No se había equivocado. Sin embargo, los objetos del bolsillo narraban una historia distinta.
Jeremiah lo hizo todo él solo.
Sabía que aquella noche la hermana de una de sus víctimas era la doctora de guardia asignada a las ambulancias en caso de código rojo. Así que llamó al número de urgencias describiendo los síntomas de un ataque al corazón. Esperó hasta su llegada para inyectarse la sustancia venenosa. Incluso podía haber tirado la jeringuilla en un rincón de la habitación o debajo de un mueble: el personal de la ambulancia, con el nerviosismo, no se daría cuenta, y la Policía Científica la habría confundido con el material dejado por la doctora o el enfermero al terminar su intervención.

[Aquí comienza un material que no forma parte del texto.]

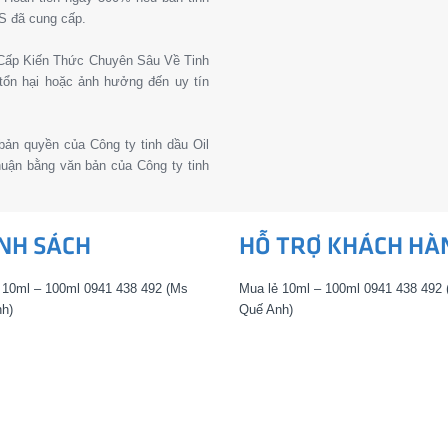
S đã cung cấp.
g Cấp Kiến Thức Chuyên Sâu Về Tinh
tổn hại hoặc ảnh hưởng đến uy tín
 bản quyền của Công ty tinh dầu Oil
thuận bằng văn bản của Công ty tinh
NH SÁCH
HỖ TRỢ KHÁCH HÀ
 10ml – 100ml 0941 438 492 (Ms
Mua lẻ 10ml – 100ml 0941 438 492
h)
Quế Anh)
 10ml – 100ml 0902 854 437 (Ms
Mua lẻ 10ml – 100ml 0902 854 437
– Mua lẻ 10ml – 100ml 0938 288
thơm) – Mua lẻ 10ml – 100ml 0938 
s Trang)
144 (Ms Trang)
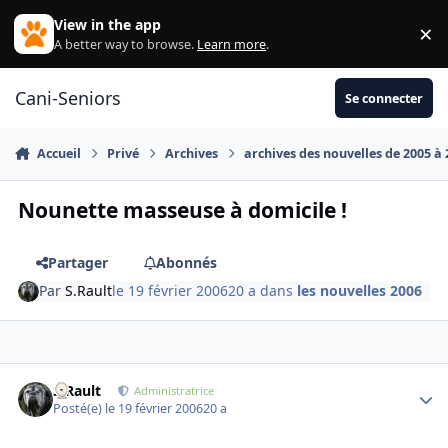
Aller au contenu
View in the app
×
Di
A better way to browse.
Learn more
.
Cani-Seniors
Se connecter
Accueil
Privé
Archives
archives des nouvelles de 2005 à
Nounette masseuse à domicile !
Partager
Abonnés
Par
S.Rault
le 19 février 2006
20 a
dans
les nouvelles 2006
S.Rault
Autho
Administratrice
Posté(e)
le 19 février 2006
20 a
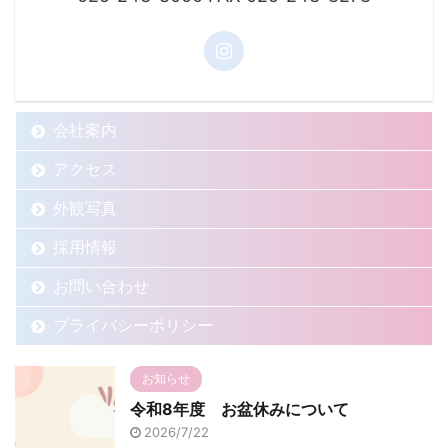
会社案内
アクセス
外観写真
採用情報
お問い合わせ
プライバシーポリシー
お知らせ
令和8年度 お盆休みについて
2026/7/22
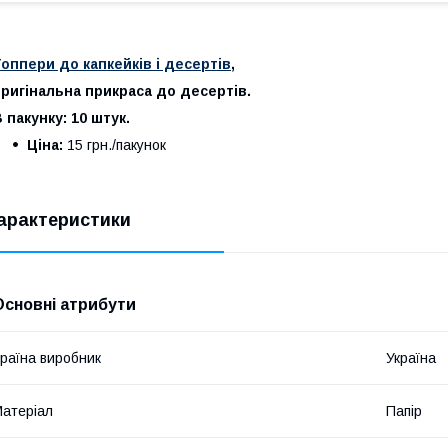
оппери до капкейків і десертів
,
ригінальна прикраса до десертів.
 пакунку: 10 штук.
Ціна:
15 грн./пакунок
арактеристики
Основні атрибути
раїна виробник
Україна
атеріал
Папір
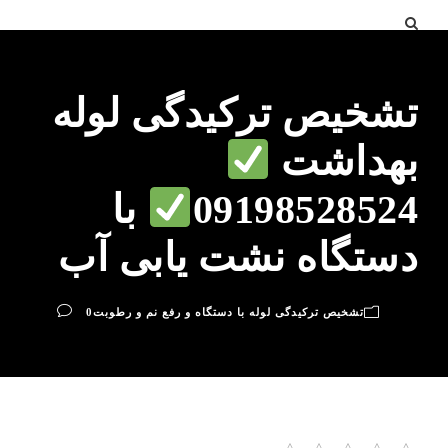
تشخیص ترکیدگی لوله
بهداشت
09198528524
با
دستگاه نشت یابی آب
تشخیص ترکیدگی لوله با دستگاه و رفع نم و رطوبت
0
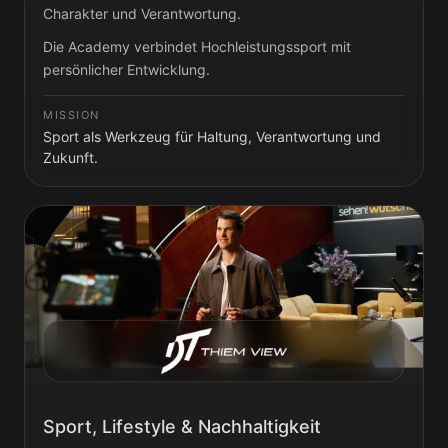
Charakter und Verantwortung.
Die Academy verbindet Hochleistungssport mit
persönlicher Entwicklung.
MISSION
Sport als Werkzeug für Haltung, Verantwortung und
Zukunft.
Sport, Lifestyle & Nachhaltigkeit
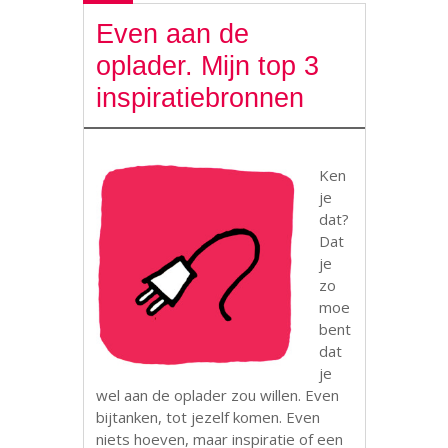
Even aan de
oplader. Mijn top 3
inspiratiebronnen
Ken
je
dat?
Dat
je
zo
moe
bent
dat
je
wel aan de oplader zou willen. Even
bijtanken, tot jezelf komen. Even
niets hoeven, maar inspiratie of een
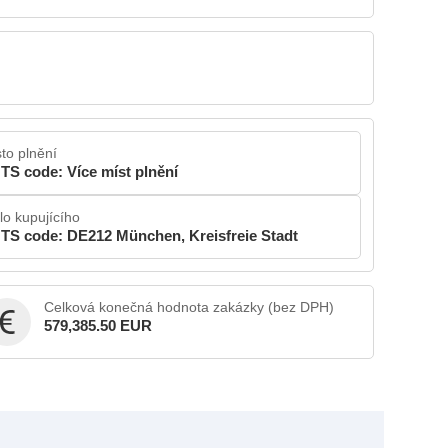
to plnění
TS code: Více míst plnění
lo kupujícího
TS code: DE212 München, Kreisfreie Stadt
Celková konečná hodnota zakázky (bez DPH)
579,385.50 EUR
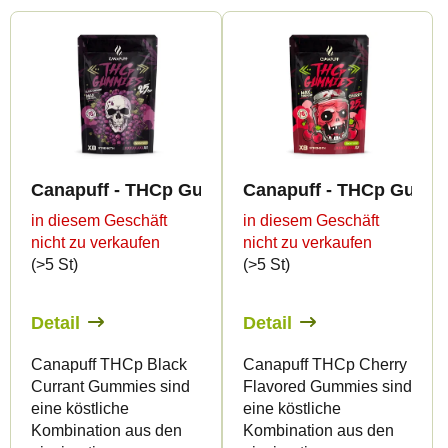
L
o
i
d
s
u
t
k
e
t
d
s
Canapuff - THCp Gummies - Black Currant
Canapuff - THCp Gummi
e
o
in diesem Geschäft
in diesem Geschäft
r
r
nicht zu verkaufen
nicht zu verkaufen
P
t
(>5 St)
(>5 St)
r
i
o
e
Detail
Detail
d
r
Canapuff THCp Black
Canapuff THCp Cherry
u
u
Currant Gummies sind
Flavored Gummies sind
k
n
eine köstliche
eine köstliche
Kombination aus den
Kombination aus den
t
g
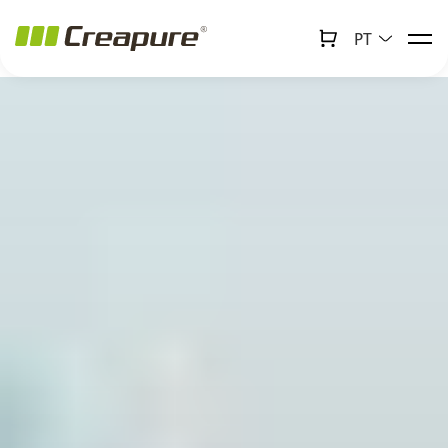
PT
↻
x
Creabot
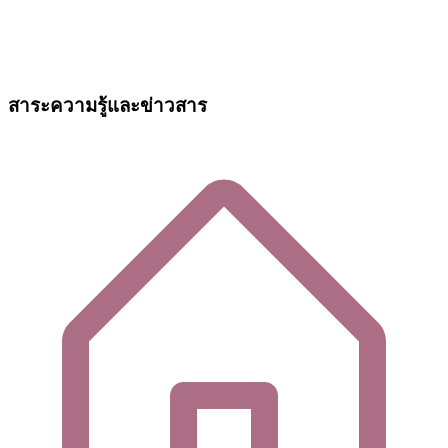
สาระความรู้และข่าวสาร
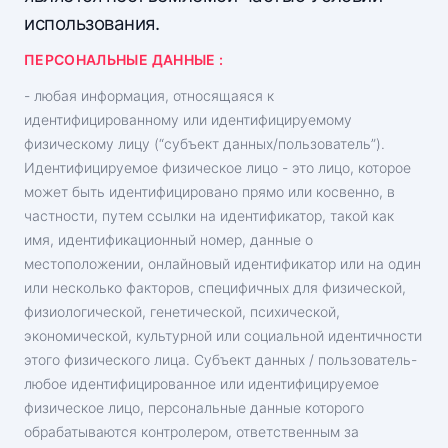
использования.
ПЕРСОНАЛЬНЫЕ ДАННЫЕ :
- любая информация, относящаяся к
идентифицированному или идентифицируемому
физическому лицу (“субъект данных/пользователь”).
Идентифицируемое физическое лицо - это лицо, которое
может быть идентифицировано прямо или косвенно, в
частности, путем ссылки на идентификатор, такой как
имя, идентификационный номер, данные о
местоположении, онлайновый идентификатор или на один
или несколько факторов, специфичных для физической,
физиологической, генетической, психической,
экономической, культурной или социальной идентичности
этого физического лица. Субъект данных / пользователь-
любое идентифицированное или идентифицируемое
физическое лицо, персональные данные которого
обрабатываются контролером, ответственным за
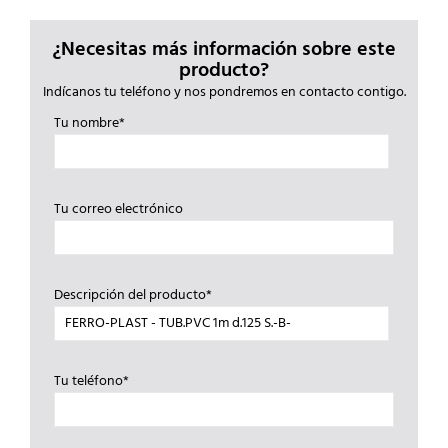
¿Necesitas más información sobre este
producto?
Indícanos tu teléfono y nos pondremos en contacto contigo.
Tu nombre*
Tu correo electrónico
Descripción del producto*
Tu teléfono*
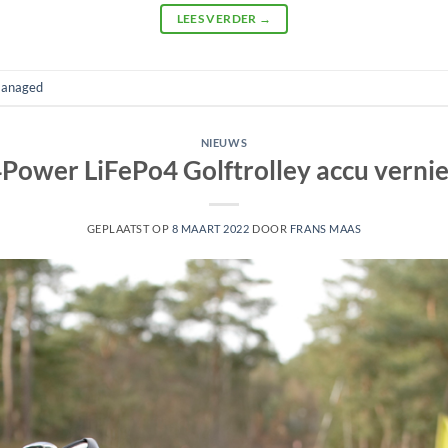
LEES VERDER
→
anaged
NIEUWS
Power LiFePo4 Golftrolley accu vern
GEPLAATST OP
8 MAART 2022
DOOR
FRANS MAAS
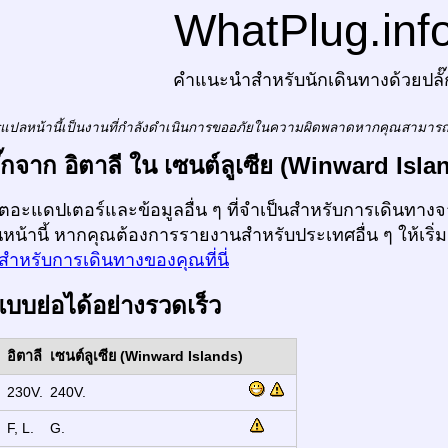
WhatPlug.inf
คำแนะนำสำหรับนักเดินทางด้วยปลั๊
แปลหน้านี้เป็นงานที่กำลังดำเนินการขออภัยในความผิดพลาดหากคุณสามาร
ลั๊กจาก อิตาลี ใน เซนต์ลูเซีย (Winward Isla
ก็ตอะแดปเตอร์และข้อมูลอื่น ๆ ที่จำเป็นสำหรับการเดินทางจา
นหน้านี้ หากคุณต้องการรายงานสำหรับประเทศอื่น ๆ ให้เริ่
สำหรับการเดินทางของคุณที่นี่
แบบย่อได้อย่างรวดเร็ว
อิตาลี
เซนต์ลูเซีย (Winward Islands)
:
230V.
240V.
:
F, L.
G.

No se disfrazaba de cura. Él es cura.
El inicio de su plan debía de remontarse aproximadamente a una semana antes, cuando envió las notas anónimas a todos los implicados en el asesinato de Valeria Altieri. Después procedió a enviar el mail que había puesto al corriente a Pietro Zini sobre el caso Fígaro. A continuación, llamó a Camilla Rocca para anticiparle que Astor Goyash iba a estar en el hotel Exedra unos días más tarde.
Él es el penitenciario.
«Durante todo este tiempo lo hemos tenido delante de los ojos sin saber quién era realmente». Como el cirujano Alberto Canestrari, Jeremiah había simulado una muerte natural con la succinilcolina. Ningún examen toxicológico la habría identificado. Era suficiente una dosis de un miligramo para bloquear los músculos de la respiración. En pocos minutos moriría ahogado, tal como le había ocurrido a Canestrari. El fármaco provocaba la inmediata parálisis del cuerpo, sin dar lugar a ningún arrepentimiento.
Pero Canestrari no previó que una ambulancia lo socorrería. Él, en cambio, sí.
¿Qué ve la policía? Un asesino en serie que ya no representa ningún peligro. ¿Qué ven los doctores? Un paciente en coma. ¿Qué veía Marcus? Anomalías.
Antes o después, el efecto de la succinilcolina cesaría. De un momento a otro, Jeremiah Smith iba a despertarse.